TASK GOAL:
How many lines of the material below contain the string "What"? Case counts. Reply with the number alone.

RECORDS TO PROCESS:

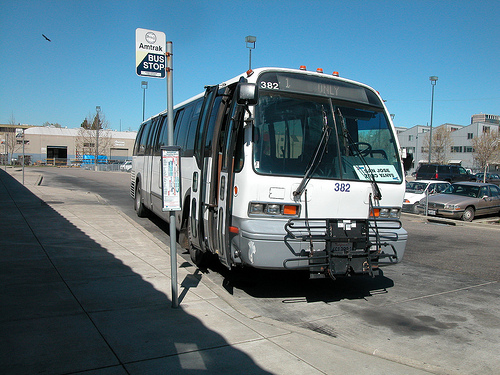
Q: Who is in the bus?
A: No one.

==

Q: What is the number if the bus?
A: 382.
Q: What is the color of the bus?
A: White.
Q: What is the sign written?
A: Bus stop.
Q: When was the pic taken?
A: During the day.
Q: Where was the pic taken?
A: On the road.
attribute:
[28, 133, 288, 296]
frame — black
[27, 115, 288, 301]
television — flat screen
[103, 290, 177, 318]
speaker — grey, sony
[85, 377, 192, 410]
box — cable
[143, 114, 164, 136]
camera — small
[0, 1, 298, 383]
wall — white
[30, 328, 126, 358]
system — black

SOLUTION FOR THIS EXERCISE:
3